His thumb hovered over the send button. Then, he looked at the group chat. Zidane had posted a photo of a new baby stroller. Clara was asking for advice on "couples' insurance." None of them had asked him how his birthday was. None of them had followed up on the mall trip. They had performed their duty as friends for the quarter, and now they had retreated back into their forts.

Darma realized that if he sent that message to Satrio, he was just trying to restart a loop that had already ended. He was trying to find meaning in a barista who had moved on, and a show that was never good to begin with. He was thirty now. He couldn't keep living on "maybe some other time."

Darma deleted the draft.

He didn't thank Satrio.

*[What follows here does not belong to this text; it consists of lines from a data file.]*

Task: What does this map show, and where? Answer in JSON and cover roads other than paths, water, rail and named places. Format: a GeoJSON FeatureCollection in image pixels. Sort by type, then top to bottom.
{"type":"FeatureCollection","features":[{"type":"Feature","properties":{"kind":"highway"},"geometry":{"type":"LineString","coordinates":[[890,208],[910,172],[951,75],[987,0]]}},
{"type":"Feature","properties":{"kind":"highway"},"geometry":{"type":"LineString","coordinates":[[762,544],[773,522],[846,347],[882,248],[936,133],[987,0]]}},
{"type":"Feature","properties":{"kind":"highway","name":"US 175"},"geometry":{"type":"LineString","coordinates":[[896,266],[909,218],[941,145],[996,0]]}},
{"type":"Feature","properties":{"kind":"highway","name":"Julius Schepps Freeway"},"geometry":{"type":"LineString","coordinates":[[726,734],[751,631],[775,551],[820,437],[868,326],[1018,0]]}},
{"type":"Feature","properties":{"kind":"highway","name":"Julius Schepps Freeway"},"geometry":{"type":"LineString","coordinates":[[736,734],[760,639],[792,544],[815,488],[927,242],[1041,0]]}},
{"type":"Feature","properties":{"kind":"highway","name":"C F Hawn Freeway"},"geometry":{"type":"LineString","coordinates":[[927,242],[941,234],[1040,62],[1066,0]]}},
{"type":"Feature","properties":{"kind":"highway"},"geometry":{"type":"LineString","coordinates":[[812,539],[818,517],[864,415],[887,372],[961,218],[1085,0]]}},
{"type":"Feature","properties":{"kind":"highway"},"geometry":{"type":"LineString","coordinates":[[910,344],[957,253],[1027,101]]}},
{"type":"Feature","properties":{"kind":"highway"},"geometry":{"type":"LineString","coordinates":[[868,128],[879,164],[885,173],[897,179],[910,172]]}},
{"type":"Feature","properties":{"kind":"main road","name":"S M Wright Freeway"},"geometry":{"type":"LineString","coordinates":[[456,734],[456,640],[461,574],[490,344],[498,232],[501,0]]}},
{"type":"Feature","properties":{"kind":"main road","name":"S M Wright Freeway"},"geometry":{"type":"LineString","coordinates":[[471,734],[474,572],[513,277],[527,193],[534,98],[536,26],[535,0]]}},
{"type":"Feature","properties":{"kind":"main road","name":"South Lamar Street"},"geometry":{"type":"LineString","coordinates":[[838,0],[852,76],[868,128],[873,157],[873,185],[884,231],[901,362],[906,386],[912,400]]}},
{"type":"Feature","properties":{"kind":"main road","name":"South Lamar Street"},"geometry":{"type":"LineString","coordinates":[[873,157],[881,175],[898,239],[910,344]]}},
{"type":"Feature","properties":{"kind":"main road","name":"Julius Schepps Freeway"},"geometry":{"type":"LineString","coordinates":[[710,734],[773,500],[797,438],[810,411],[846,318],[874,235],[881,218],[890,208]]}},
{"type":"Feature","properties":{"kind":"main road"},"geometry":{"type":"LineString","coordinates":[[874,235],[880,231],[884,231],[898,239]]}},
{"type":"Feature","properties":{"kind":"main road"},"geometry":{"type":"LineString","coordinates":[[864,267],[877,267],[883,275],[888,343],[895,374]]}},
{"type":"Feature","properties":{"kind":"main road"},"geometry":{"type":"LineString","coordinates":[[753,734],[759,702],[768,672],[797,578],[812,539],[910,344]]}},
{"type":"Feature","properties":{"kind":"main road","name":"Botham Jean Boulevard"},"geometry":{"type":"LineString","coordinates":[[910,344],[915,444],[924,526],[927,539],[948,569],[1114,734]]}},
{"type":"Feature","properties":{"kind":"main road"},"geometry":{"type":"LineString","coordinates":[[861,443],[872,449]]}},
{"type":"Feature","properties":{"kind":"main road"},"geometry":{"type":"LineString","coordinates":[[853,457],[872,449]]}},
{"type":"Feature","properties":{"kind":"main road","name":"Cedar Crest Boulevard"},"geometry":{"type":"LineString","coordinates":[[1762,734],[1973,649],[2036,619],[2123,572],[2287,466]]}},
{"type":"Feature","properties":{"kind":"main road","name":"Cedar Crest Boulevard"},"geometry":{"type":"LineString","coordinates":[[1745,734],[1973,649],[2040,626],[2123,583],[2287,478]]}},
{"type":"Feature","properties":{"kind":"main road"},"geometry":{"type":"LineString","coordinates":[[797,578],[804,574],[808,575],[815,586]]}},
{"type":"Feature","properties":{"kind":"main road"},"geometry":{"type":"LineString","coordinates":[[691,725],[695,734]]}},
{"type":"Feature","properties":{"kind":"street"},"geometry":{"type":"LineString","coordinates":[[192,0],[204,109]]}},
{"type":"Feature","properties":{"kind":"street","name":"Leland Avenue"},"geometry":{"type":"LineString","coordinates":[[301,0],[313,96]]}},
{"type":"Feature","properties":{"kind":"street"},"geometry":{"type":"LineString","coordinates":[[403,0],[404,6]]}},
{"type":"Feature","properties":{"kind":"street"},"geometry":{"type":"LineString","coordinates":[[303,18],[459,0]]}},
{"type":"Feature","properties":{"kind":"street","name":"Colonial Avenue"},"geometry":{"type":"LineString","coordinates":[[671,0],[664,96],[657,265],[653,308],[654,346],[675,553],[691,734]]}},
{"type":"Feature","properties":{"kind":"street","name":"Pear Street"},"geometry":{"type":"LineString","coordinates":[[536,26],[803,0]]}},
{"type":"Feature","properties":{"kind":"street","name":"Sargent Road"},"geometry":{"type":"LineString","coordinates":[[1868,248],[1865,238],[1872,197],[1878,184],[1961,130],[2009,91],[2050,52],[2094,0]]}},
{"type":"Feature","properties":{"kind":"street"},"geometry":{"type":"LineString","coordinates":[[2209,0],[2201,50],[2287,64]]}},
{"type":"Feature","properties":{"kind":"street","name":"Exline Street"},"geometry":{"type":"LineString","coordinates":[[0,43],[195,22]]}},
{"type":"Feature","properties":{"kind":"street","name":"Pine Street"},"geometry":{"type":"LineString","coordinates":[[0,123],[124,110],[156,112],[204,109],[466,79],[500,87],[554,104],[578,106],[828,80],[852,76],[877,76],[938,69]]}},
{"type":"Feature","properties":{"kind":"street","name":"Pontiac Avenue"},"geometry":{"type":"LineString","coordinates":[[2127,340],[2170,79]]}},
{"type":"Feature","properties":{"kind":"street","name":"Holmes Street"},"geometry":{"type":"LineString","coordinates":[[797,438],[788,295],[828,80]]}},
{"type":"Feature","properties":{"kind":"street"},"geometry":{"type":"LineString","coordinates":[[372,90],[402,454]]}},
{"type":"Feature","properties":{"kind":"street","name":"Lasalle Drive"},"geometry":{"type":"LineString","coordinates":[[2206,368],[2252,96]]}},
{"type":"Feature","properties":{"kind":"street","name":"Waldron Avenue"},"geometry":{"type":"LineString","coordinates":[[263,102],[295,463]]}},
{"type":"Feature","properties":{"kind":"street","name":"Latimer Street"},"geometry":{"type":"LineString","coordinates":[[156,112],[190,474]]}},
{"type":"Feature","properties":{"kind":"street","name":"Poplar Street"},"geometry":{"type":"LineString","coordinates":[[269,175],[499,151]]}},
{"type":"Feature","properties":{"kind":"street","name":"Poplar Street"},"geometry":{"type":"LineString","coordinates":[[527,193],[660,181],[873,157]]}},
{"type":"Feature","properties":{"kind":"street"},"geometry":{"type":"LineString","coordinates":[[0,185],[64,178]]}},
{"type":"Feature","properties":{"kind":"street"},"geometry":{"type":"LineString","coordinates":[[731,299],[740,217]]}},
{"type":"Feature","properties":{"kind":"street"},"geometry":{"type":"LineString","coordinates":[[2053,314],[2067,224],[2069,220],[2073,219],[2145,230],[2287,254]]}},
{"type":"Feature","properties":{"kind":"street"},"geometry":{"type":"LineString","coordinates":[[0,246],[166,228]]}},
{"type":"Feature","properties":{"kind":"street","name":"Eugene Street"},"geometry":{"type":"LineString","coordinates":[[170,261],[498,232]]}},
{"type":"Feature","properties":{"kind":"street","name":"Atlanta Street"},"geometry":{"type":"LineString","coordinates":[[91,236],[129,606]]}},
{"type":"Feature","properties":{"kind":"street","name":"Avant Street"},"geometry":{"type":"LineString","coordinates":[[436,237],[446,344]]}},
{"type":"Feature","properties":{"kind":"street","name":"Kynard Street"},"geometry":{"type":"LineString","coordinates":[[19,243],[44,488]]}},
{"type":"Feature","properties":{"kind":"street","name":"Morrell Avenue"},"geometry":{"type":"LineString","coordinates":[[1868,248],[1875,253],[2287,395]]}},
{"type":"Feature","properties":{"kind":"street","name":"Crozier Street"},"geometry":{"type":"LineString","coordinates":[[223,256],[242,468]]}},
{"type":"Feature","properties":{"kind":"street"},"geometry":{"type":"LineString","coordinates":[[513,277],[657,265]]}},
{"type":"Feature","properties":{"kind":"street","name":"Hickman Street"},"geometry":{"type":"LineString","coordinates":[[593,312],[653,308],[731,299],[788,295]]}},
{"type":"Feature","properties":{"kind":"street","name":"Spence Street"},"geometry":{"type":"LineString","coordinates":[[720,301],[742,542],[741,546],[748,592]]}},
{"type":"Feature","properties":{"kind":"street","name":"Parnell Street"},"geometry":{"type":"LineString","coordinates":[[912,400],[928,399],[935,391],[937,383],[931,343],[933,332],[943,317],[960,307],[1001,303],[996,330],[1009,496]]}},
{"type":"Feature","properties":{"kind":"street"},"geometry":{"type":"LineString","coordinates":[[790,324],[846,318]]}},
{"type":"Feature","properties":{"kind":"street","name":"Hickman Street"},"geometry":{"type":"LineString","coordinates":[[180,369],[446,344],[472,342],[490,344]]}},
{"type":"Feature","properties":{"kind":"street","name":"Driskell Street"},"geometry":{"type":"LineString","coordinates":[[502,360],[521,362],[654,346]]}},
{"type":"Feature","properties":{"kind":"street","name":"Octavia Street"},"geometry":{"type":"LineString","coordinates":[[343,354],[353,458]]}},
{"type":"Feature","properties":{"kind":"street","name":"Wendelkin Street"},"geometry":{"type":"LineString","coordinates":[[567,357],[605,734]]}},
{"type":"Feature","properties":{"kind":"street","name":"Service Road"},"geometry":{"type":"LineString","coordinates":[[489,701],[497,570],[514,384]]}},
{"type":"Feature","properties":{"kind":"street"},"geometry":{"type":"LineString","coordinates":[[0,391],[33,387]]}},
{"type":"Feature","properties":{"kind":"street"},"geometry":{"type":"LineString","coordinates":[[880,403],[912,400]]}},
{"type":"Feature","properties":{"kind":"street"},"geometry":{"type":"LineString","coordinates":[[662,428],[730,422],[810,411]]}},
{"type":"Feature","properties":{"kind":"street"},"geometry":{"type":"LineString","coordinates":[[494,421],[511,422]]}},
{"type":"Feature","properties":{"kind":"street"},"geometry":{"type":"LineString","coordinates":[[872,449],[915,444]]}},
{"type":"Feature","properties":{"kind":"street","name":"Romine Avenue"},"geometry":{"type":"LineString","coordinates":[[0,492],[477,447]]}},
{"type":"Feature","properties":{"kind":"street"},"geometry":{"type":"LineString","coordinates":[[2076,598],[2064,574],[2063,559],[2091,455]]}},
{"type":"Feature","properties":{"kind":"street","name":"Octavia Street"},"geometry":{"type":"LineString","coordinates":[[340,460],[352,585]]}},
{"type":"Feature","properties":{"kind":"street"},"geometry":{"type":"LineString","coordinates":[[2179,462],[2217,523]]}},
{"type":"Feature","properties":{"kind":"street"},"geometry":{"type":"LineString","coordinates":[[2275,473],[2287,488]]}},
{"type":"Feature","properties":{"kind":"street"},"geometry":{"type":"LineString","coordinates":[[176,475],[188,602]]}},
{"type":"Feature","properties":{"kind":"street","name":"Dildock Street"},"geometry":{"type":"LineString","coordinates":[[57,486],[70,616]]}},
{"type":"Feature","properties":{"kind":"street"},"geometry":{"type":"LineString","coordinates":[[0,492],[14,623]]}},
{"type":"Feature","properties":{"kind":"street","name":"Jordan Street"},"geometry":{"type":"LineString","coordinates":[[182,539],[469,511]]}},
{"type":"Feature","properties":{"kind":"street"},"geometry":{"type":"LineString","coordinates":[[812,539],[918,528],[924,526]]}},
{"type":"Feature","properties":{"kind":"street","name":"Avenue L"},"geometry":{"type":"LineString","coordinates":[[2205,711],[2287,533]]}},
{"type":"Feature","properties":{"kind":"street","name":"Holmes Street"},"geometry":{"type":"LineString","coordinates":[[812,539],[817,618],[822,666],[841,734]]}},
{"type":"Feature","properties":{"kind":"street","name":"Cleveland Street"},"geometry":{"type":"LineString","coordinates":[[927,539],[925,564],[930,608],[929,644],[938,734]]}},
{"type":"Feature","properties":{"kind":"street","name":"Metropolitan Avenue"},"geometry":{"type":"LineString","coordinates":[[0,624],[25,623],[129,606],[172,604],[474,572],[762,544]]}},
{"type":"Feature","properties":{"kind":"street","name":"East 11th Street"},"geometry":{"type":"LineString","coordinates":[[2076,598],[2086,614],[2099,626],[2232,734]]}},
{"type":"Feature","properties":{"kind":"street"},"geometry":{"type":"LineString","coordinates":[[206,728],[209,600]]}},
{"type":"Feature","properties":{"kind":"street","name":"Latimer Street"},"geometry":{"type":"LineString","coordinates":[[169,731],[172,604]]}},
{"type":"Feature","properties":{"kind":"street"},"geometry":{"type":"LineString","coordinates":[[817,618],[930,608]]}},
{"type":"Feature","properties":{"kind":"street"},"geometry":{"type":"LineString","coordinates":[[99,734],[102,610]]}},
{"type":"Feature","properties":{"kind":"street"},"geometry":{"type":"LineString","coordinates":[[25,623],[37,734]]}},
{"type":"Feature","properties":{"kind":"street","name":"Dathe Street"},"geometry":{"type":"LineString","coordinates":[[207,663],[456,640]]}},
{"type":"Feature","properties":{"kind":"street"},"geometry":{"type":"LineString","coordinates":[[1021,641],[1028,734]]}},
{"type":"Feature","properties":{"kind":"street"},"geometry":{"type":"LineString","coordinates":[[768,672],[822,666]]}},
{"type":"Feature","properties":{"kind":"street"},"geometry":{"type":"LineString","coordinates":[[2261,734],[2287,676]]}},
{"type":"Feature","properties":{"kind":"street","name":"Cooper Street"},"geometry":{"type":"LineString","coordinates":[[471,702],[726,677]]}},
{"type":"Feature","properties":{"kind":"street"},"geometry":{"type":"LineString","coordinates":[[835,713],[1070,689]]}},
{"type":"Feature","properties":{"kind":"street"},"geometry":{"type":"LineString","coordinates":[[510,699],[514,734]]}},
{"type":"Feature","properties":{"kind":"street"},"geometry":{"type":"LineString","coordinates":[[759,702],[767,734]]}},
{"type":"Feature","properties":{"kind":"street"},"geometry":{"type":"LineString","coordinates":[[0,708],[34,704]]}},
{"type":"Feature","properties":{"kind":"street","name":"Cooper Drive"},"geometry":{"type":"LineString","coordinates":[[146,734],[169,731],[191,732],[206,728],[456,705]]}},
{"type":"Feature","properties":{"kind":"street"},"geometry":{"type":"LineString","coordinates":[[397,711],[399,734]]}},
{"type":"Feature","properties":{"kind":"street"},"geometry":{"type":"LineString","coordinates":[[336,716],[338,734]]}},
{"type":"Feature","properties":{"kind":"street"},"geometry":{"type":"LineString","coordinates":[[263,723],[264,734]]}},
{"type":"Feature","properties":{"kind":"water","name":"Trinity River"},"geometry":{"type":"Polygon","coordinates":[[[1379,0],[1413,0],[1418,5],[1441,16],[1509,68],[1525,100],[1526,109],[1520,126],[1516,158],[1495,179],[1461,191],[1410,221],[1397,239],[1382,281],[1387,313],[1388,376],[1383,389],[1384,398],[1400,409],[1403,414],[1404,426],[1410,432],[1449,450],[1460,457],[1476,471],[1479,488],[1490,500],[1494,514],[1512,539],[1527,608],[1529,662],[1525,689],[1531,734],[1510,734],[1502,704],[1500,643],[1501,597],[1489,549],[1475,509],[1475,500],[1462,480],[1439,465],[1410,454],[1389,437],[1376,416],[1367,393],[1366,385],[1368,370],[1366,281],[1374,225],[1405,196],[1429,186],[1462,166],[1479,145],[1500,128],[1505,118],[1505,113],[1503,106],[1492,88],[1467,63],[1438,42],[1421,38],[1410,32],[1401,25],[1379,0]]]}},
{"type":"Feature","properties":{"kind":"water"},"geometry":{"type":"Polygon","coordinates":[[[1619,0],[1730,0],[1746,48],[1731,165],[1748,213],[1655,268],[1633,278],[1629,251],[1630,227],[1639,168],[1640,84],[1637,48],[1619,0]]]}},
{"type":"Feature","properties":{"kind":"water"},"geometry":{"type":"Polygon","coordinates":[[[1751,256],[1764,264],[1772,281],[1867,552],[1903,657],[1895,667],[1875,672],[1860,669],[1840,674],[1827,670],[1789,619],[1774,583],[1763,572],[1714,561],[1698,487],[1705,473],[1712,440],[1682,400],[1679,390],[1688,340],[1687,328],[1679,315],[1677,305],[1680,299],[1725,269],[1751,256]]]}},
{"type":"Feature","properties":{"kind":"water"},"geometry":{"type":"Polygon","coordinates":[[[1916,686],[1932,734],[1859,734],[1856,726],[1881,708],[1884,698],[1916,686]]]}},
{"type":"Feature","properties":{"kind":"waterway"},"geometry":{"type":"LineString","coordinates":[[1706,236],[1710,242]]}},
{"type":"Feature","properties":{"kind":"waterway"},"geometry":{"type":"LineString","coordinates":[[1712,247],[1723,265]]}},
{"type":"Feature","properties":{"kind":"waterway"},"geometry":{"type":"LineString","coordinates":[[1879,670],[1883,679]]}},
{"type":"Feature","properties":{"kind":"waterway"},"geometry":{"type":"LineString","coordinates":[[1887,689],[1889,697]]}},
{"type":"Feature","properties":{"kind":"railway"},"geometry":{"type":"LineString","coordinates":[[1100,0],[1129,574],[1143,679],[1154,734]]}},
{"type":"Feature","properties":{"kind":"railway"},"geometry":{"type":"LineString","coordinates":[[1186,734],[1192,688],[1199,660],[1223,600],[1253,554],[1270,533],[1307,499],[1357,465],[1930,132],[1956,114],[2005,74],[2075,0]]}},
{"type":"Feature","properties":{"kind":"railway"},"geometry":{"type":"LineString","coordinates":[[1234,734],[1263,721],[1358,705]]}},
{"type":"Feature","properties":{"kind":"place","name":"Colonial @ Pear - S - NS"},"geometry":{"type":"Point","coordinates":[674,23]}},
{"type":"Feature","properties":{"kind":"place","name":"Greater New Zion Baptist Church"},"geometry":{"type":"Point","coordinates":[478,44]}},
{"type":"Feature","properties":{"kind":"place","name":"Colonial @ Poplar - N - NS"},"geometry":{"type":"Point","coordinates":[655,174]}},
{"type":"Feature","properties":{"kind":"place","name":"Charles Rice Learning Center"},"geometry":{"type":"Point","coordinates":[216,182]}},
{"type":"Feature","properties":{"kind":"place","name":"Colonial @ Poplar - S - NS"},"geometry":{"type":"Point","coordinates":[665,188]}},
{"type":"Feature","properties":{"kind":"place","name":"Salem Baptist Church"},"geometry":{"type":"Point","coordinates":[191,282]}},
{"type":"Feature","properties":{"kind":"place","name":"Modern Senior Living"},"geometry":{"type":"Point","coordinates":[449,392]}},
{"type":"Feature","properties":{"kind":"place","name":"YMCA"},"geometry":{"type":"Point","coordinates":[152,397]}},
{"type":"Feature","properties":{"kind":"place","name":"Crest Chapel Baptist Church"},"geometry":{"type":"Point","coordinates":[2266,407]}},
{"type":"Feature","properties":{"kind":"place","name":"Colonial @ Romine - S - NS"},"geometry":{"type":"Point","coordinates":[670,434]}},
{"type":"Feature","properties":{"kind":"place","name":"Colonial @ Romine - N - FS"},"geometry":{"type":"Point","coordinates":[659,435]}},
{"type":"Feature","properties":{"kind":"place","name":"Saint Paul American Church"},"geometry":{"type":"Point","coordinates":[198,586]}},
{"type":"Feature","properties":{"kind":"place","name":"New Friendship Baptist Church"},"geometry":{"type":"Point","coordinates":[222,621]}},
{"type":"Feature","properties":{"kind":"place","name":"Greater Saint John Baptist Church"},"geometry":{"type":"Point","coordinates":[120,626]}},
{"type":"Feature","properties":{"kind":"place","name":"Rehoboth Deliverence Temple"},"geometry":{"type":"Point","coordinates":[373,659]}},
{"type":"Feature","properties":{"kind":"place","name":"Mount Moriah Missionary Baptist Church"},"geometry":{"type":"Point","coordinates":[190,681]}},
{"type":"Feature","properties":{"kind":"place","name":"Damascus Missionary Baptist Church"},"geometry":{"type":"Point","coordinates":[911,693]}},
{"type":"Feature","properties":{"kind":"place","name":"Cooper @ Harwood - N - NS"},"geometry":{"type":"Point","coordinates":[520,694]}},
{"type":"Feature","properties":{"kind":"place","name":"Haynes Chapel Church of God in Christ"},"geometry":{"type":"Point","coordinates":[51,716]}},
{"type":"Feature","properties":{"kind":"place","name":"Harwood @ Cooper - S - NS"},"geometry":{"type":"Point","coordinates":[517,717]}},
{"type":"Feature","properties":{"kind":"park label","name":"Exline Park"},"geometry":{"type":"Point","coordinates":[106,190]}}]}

He didn't message the group chat. He wasn't going to be the guy who clung to ghosts just to fill the silence.

He turned off the laptop, the screen fading to black. He picked up Walter, the book about the boring professor who finally decided to live. He took a long drink of the remaining expensive mineral water—which, honestly, tasted just like tap water—and opened to page ten.